## EXERCISE PROMPT
Scan the entries for the word "lamp", and copy every line where it appears.

(EXERCISE INPUT)

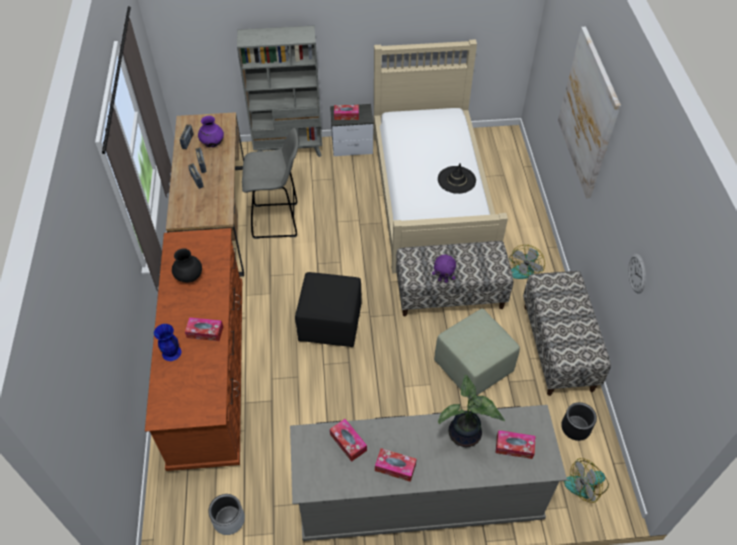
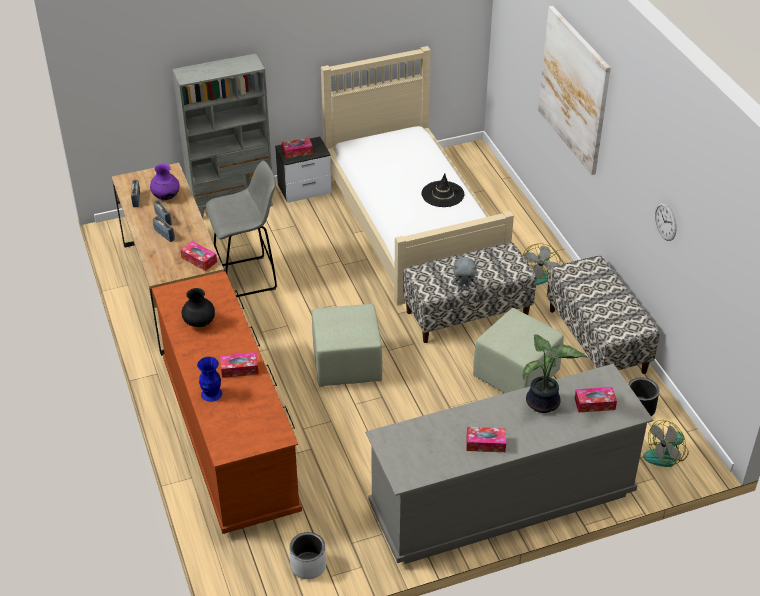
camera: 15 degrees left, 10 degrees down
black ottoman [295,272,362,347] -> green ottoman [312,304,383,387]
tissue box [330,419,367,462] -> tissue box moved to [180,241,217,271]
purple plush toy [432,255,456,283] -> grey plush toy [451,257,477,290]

(End EXERCISE INPUT)
(EXERCISE INPUT)

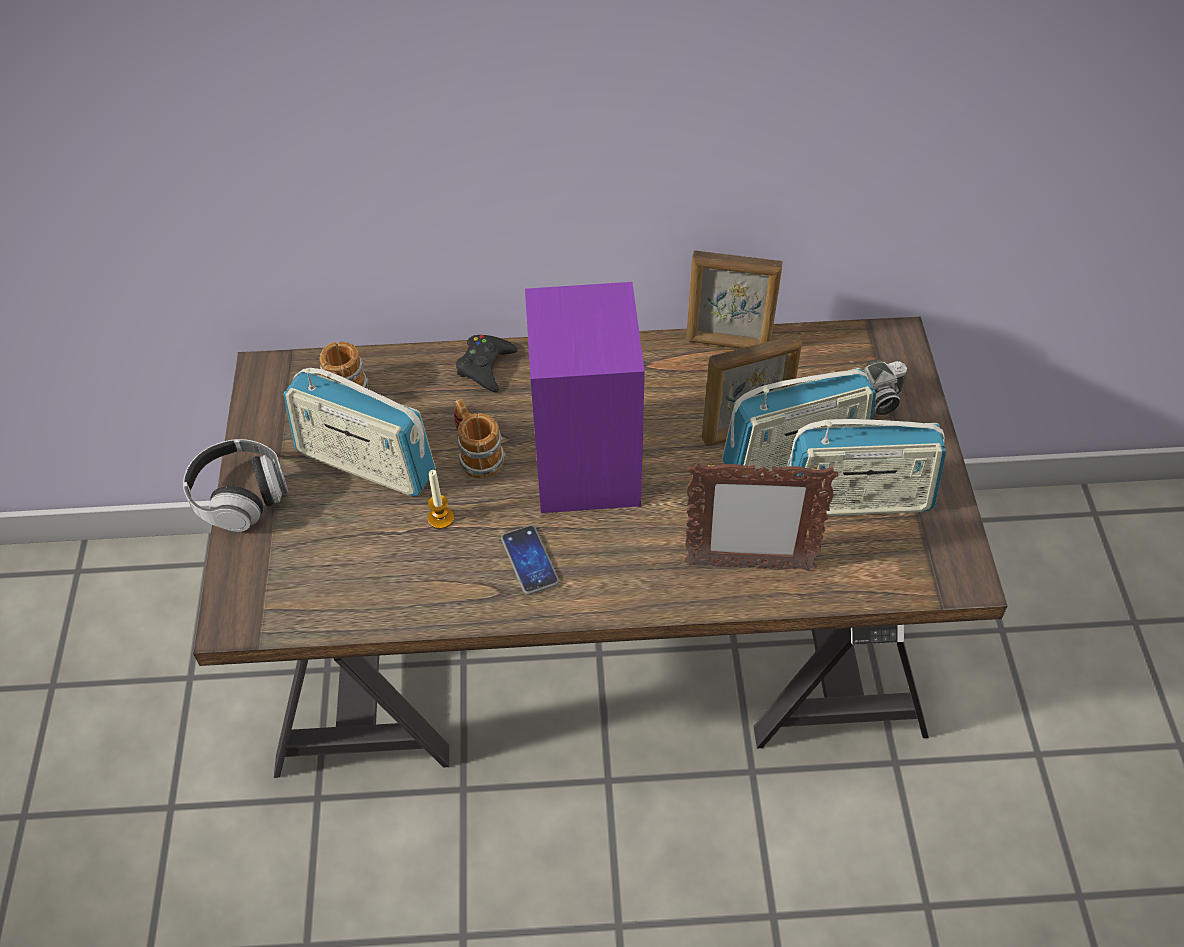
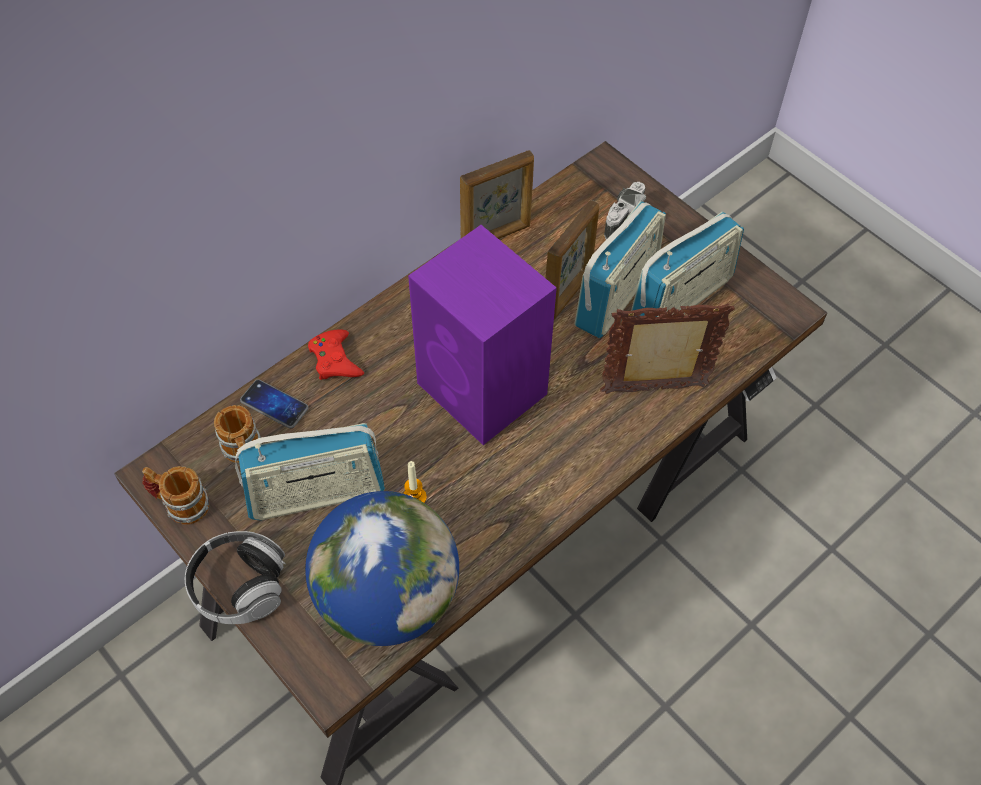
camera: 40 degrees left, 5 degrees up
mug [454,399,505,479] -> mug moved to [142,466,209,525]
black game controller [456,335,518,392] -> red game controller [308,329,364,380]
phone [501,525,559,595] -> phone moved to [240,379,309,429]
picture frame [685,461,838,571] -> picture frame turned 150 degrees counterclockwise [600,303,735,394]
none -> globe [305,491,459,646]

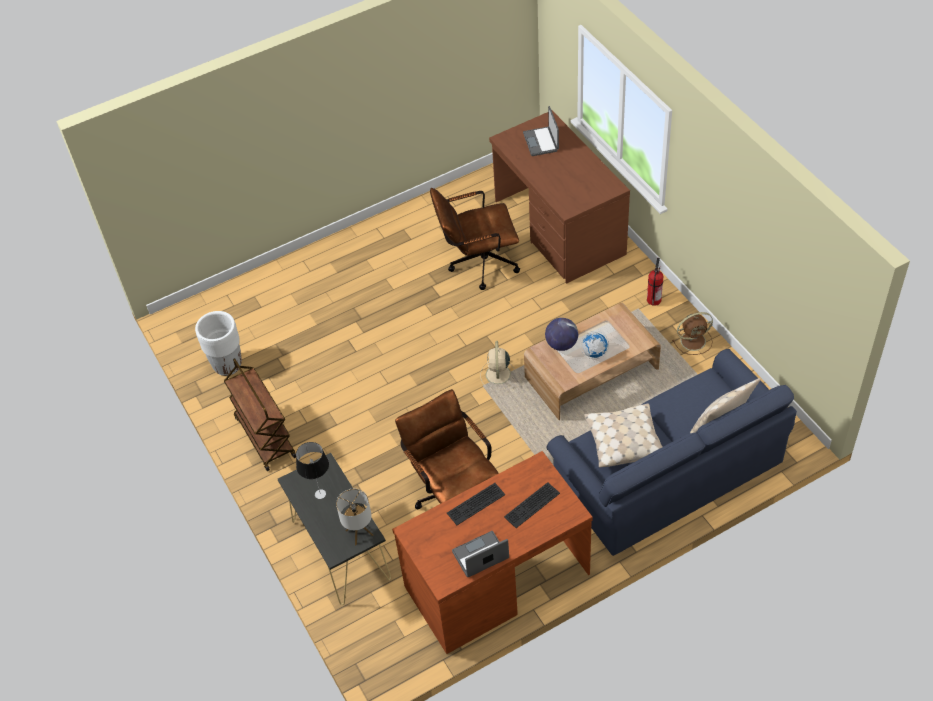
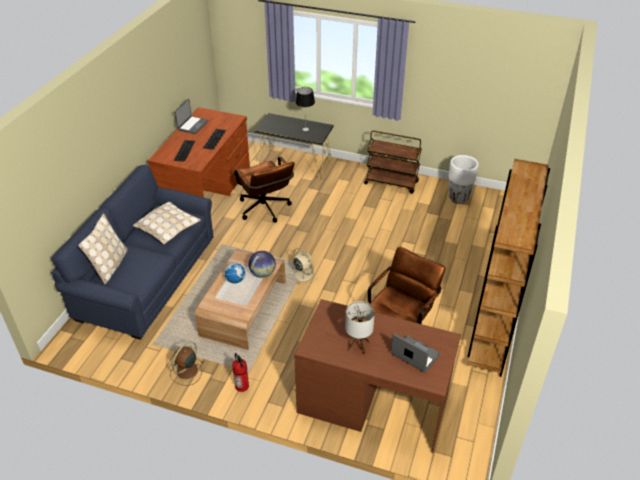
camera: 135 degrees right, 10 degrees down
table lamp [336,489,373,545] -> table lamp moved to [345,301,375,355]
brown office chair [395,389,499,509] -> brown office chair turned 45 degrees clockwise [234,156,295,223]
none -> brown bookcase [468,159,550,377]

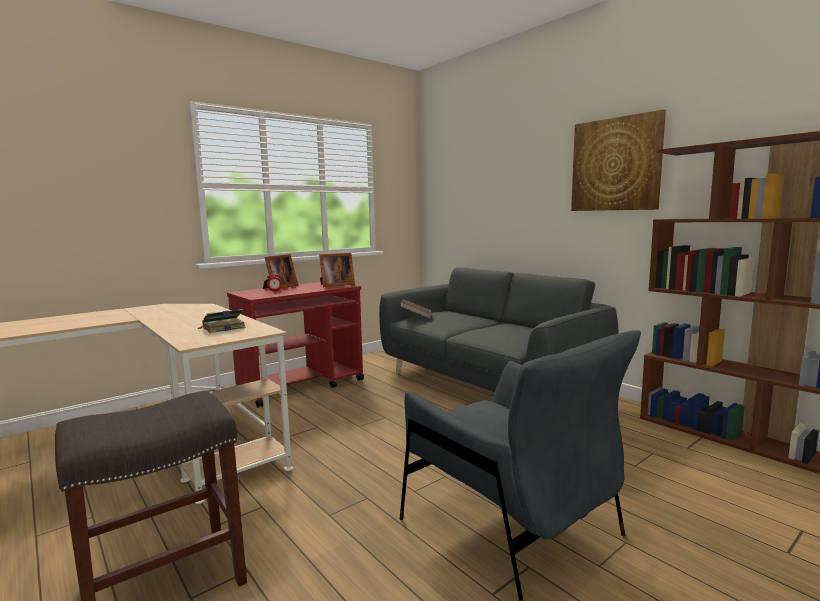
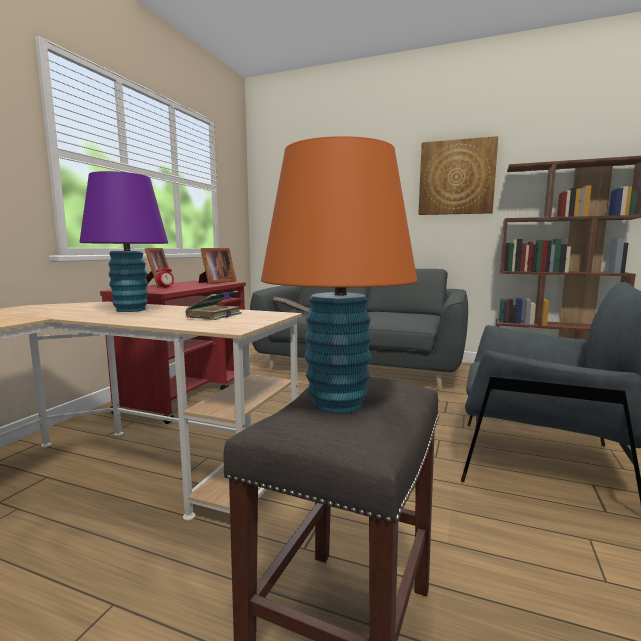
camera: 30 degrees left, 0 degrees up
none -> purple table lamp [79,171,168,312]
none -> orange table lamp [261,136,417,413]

(End EXERCISE INPUT)
(EXERCISE INPUT)

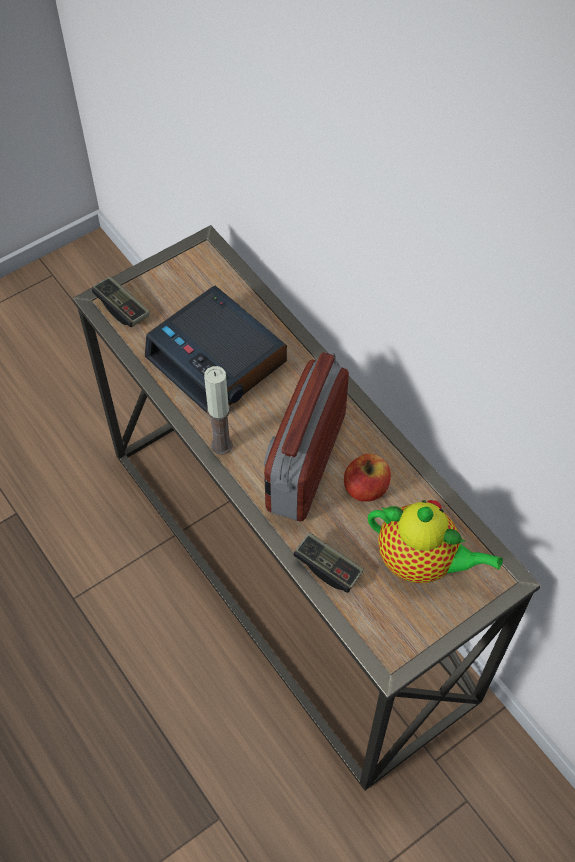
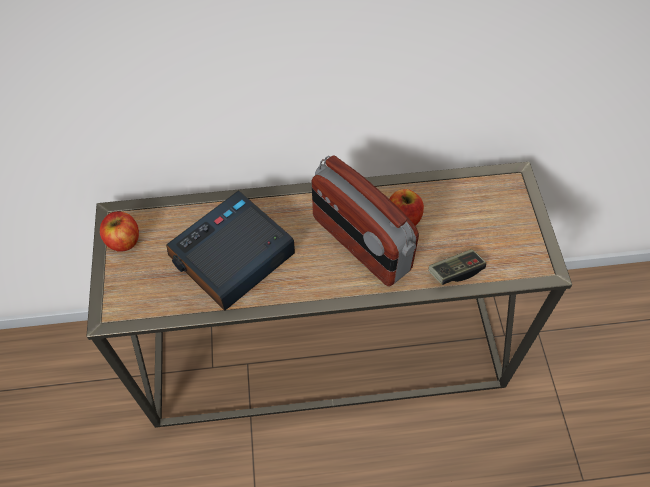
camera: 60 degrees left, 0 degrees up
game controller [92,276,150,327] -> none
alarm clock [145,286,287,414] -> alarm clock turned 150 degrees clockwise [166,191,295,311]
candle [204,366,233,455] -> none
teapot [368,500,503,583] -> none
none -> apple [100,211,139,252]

(End EXERCISE INPUT)

## EXERCISE RESULT
table lamp [336,489,373,545] -> table lamp moved to [345,301,375,355]
none -> purple table lamp [79,171,168,312]
none -> orange table lamp [261,136,417,413]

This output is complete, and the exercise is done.